Agatha Christie nerd Sophie Hannah brings back legendary detective Hercule Poirot – but not from the dead.
ELLE: When were you first introduced to Agatha Christie?
Sophie Hannah: I first read Agatha Christie at 12, when my father bought The Body In The Library for me at a second-hand book fair. I adored it. By the time I was 14, I had a full collection of battered paperbacks – all the Poirots, all the Marples, everything. I became a lifelong Agatha addict.

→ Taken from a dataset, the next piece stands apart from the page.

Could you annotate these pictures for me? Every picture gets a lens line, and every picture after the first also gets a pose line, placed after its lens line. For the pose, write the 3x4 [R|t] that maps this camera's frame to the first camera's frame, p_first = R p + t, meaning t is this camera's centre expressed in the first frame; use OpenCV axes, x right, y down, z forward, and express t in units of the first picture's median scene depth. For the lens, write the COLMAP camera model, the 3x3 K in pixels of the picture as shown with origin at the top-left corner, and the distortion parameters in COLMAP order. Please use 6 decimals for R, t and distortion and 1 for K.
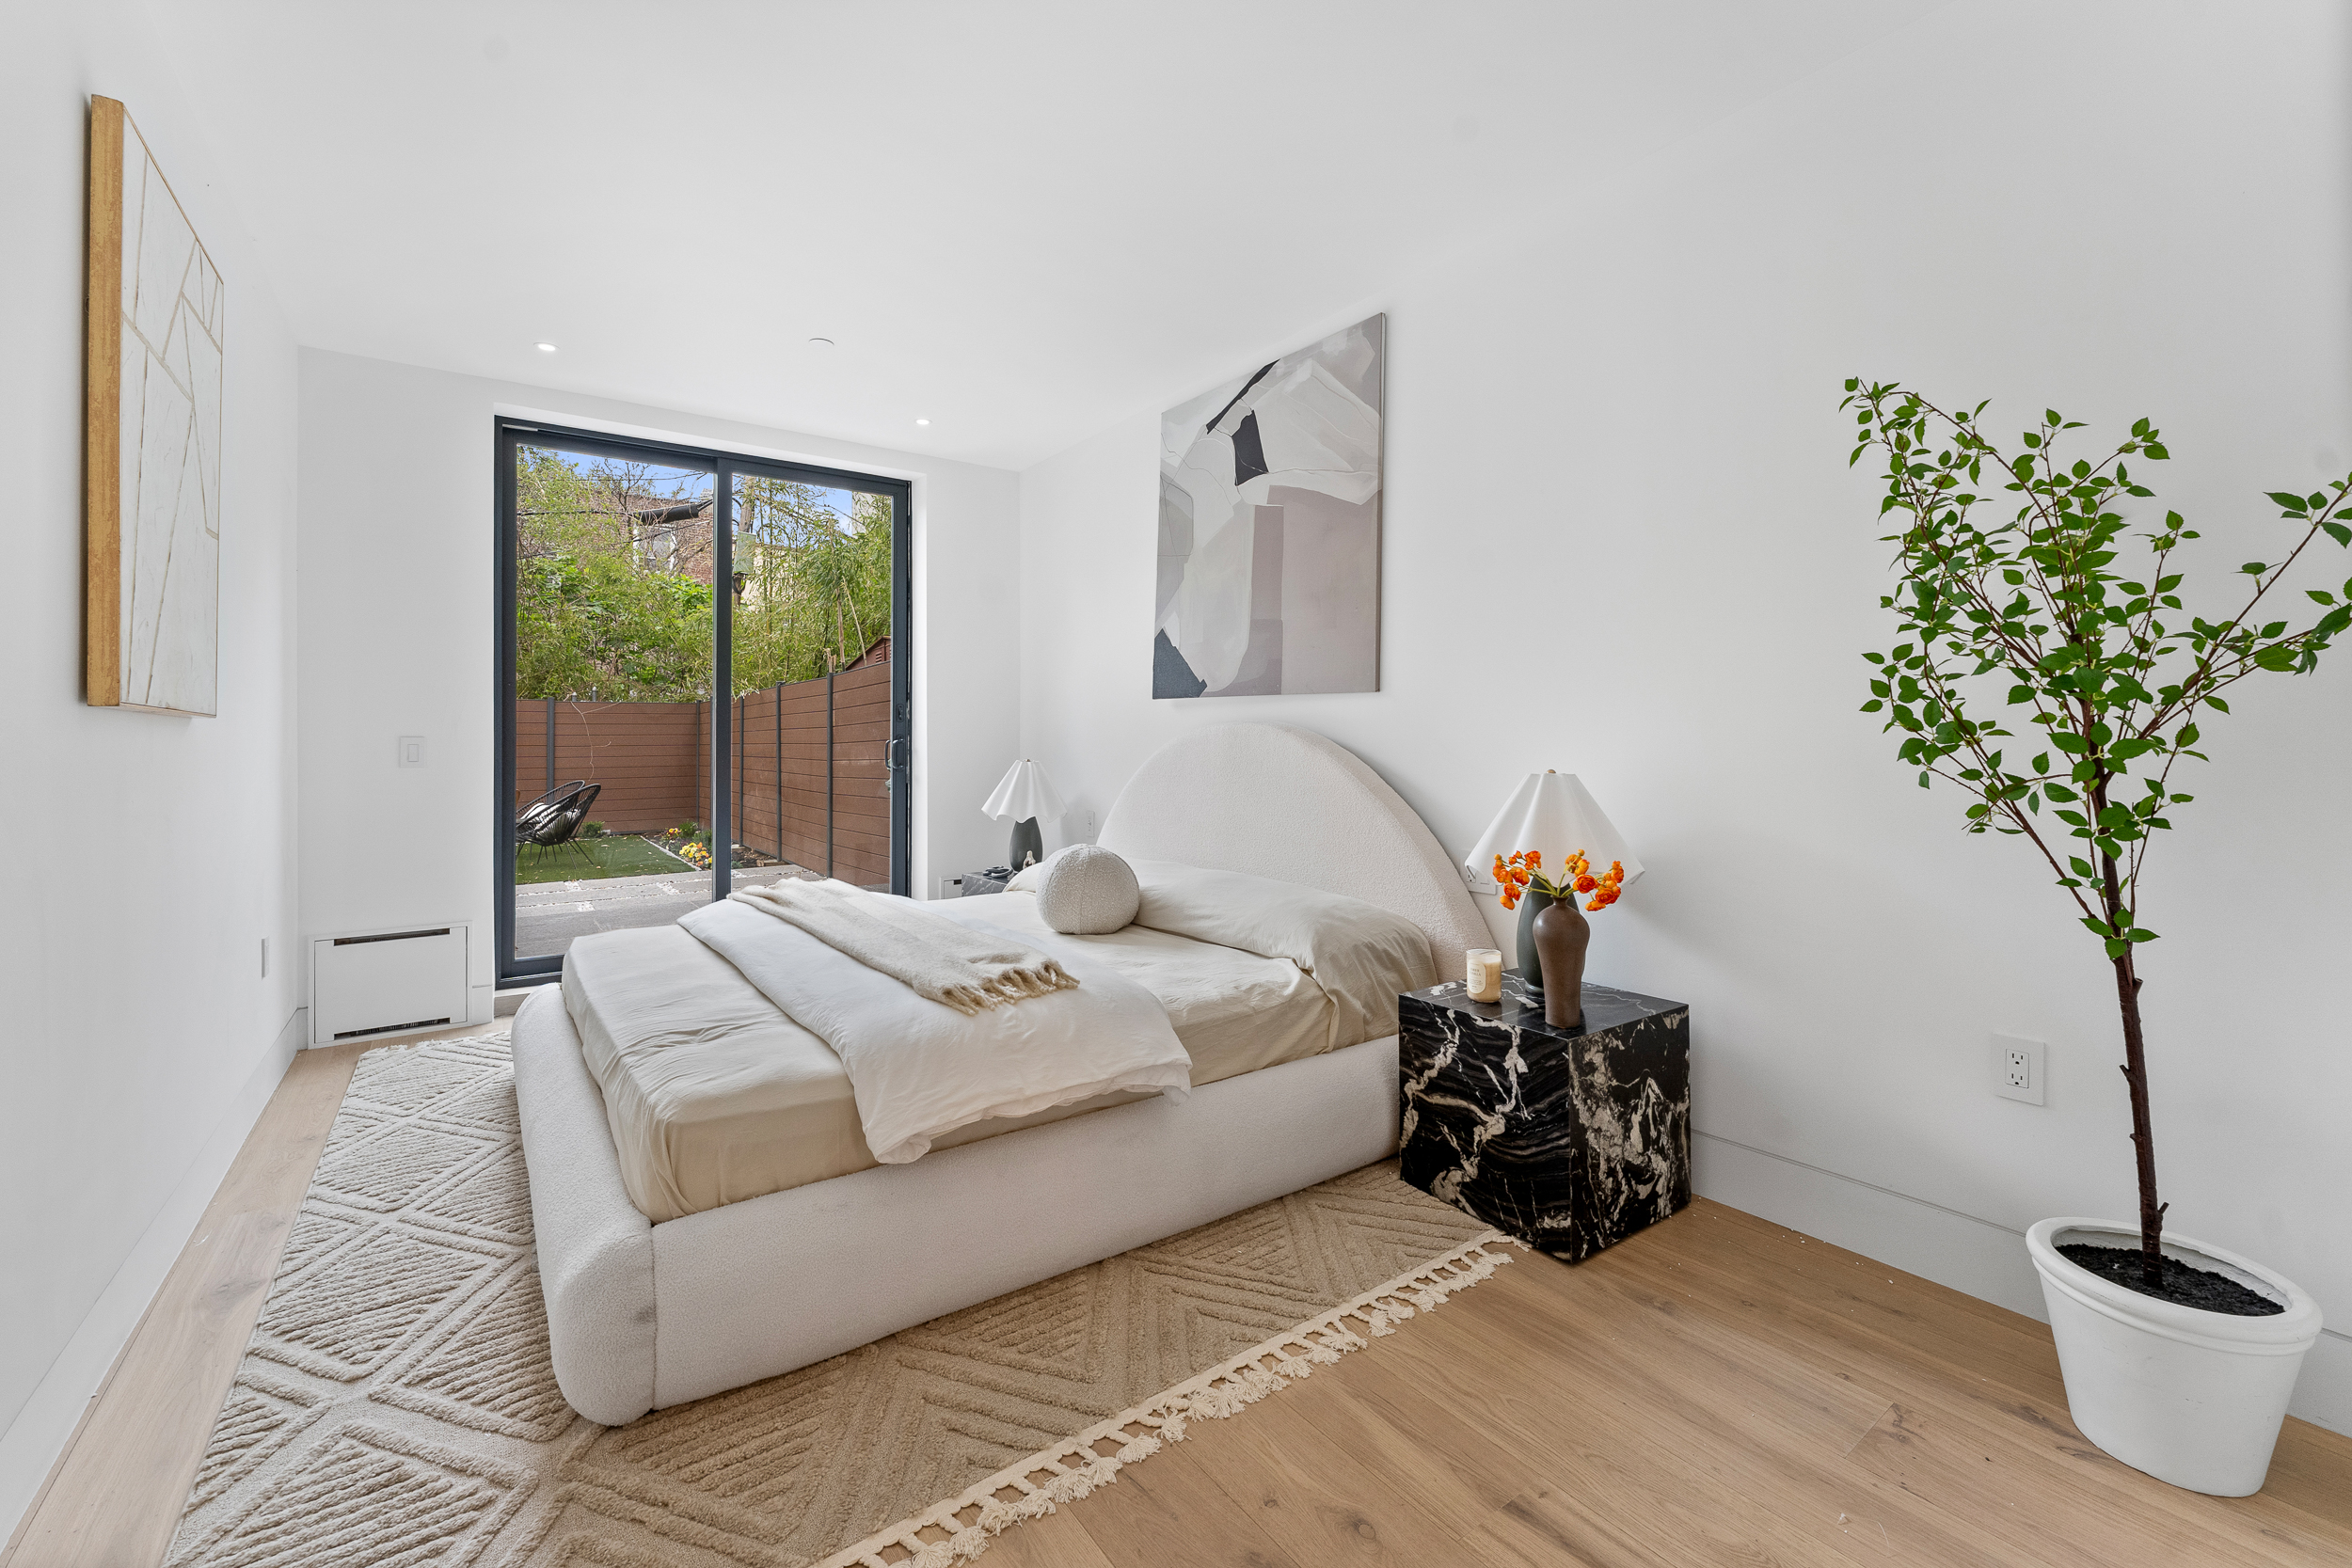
lens RADIAL K [[951.4, 0, 1172.4], [0, 951.4, 735.6], [0, 0, 1]] dist [-0.002210, -0.000859]
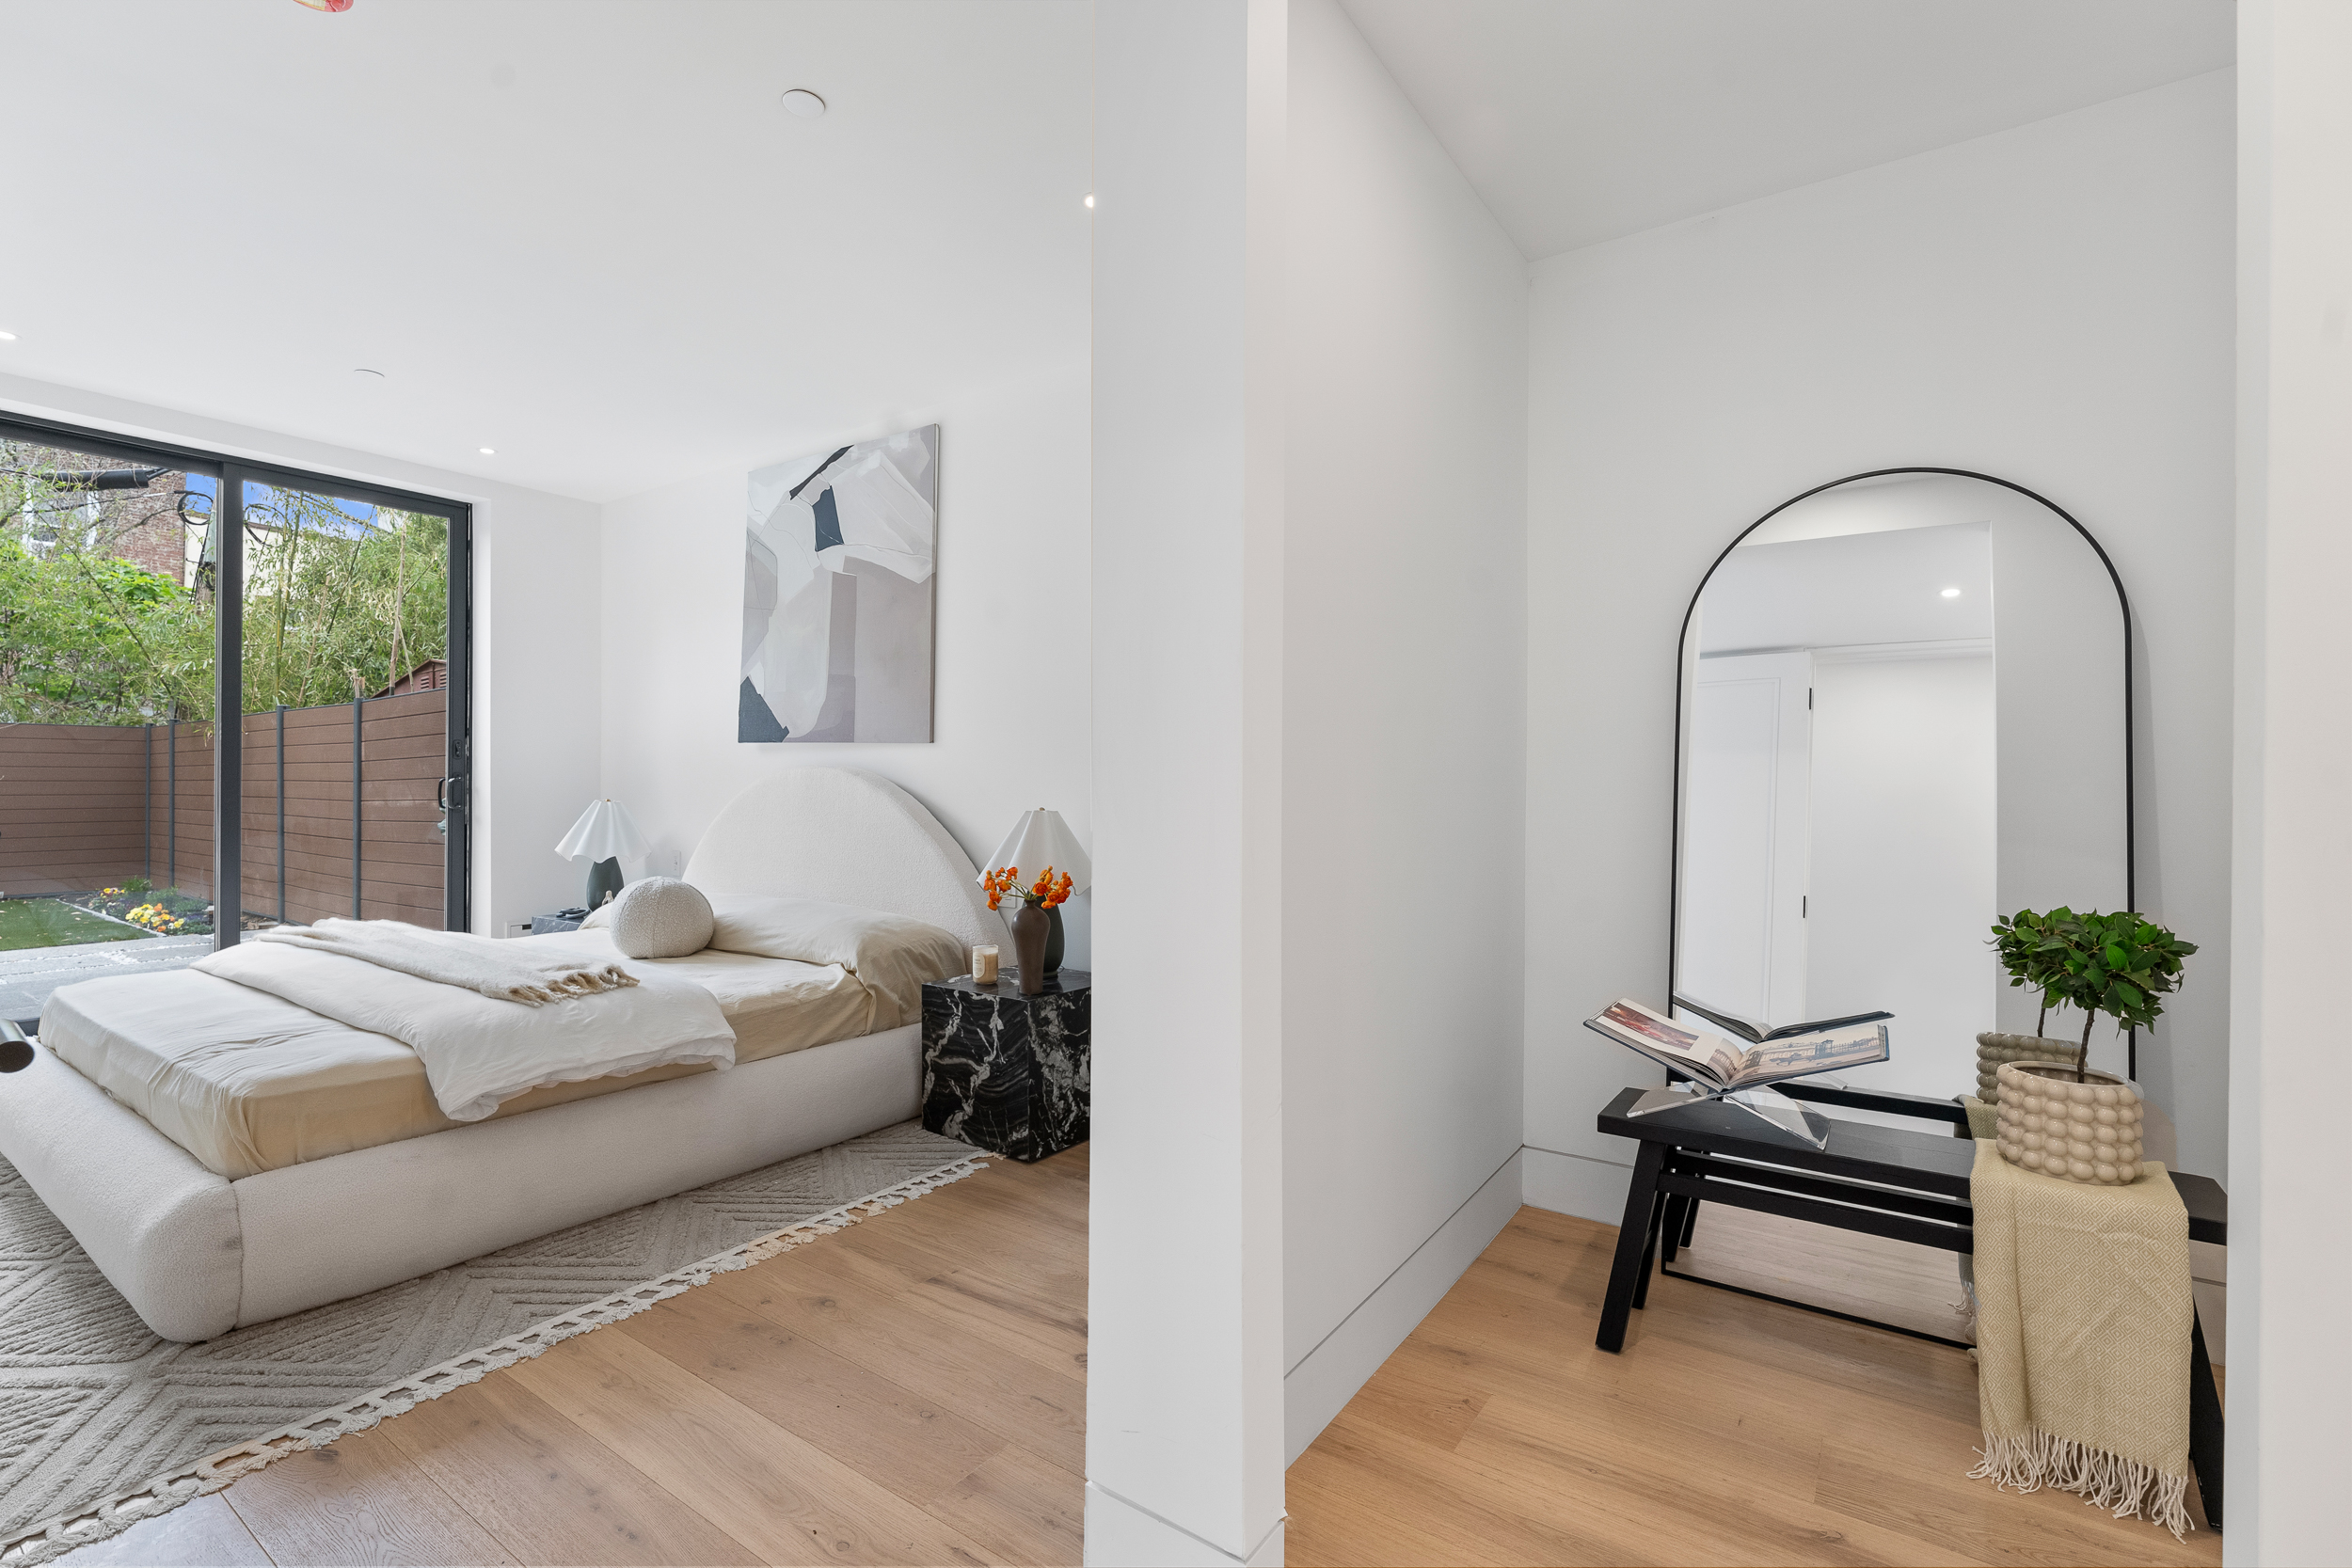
lens RADIAL K [[1045.8, 0, 1172.1], [0, 1045.8, 797.1], [0, 0, 1]] dist [-0.004427, 0.000211]
pose [[0.946189, 0.007042, 0.323538, 0.107868], [-0.012683, 0.999802, 0.015330, -0.003118], [-0.323366, -0.018609, 0.946091, -0.454029]]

ELLE: Have you changed Poirot any?
SH: It was suggested to me that the only sensible way to approach such a project is to do something revolutionary with the character and the format. Poirot on a spaceship? Post-apocalyptic Poirot? Sacré tonnerre, as he might say. The only proper approach is to bring a case – a complex, labyrinthine mystery with plenty of moral dilemmas – to the only Hercule Poirot we know, Agatha’s Poirot. It’s important to note that I haven’t brought him back from the dead. He remains dead at the end of Curtain (1975). My novel is set in 1929, while he’s still relatively young and fit!
ELLE: Christie said she found Poirot “detestable” and only kept him going for 55 years for the fans.

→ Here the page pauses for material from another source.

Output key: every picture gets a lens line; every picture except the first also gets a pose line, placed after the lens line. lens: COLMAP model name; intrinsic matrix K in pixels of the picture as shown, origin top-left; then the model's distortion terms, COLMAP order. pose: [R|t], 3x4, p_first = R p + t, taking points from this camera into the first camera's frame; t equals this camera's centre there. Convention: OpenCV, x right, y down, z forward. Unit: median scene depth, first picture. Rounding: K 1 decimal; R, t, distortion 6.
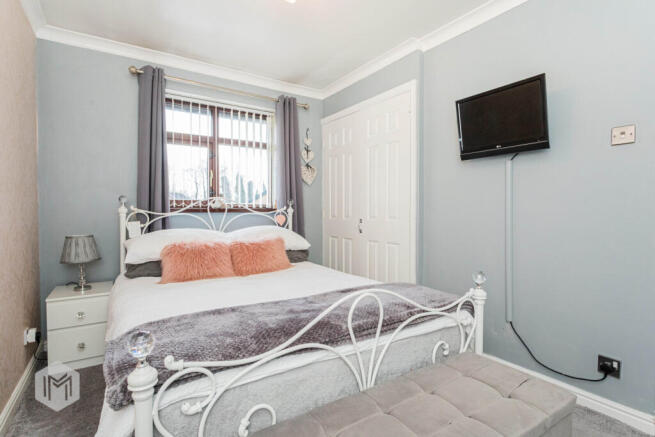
lens RADIAL K [[312.5, 0, 327.5], [0, 312.5, 218.5], [0, 0, 1]] dist [-0.012591, 0.000315]
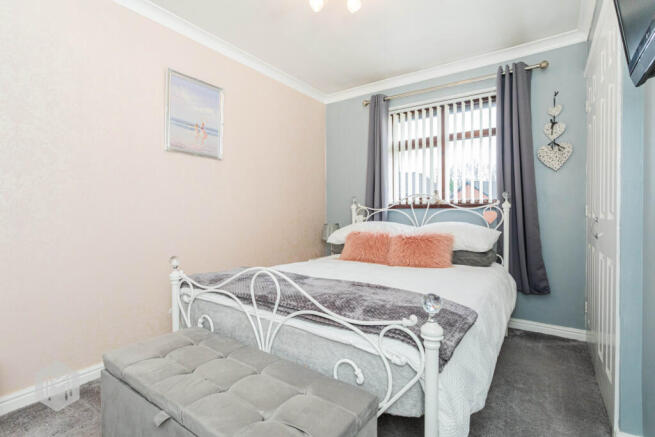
lens RADIAL K [[312.5, 0, 327.5], [0, 312.5, 218.5], [0, 0, 1]] dist [-0.012591, 0.000315]
pose [[0.380846, 0.018936, -0.924444, 0.521650], [-0.018510, 0.999746, 0.012853, 0.007470], [0.924453, 0.012217, 0.381100, 0.304024]]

SH: It was perhaps resentment at being saddled with him for longer than she’d have liked, but I can’t believe she could have truly hated him – the idea upsets me too much. My own feelings for Poirot are far less complex – I just straightforwardly love him. The way he is equally committed to justice and compassion. He is usually sad that the murderer has ruined their own life and in occasional circumstances, lets them go unpunished. I am also intrigued by his lack of love life, given how obviously attuned he is to love and romance.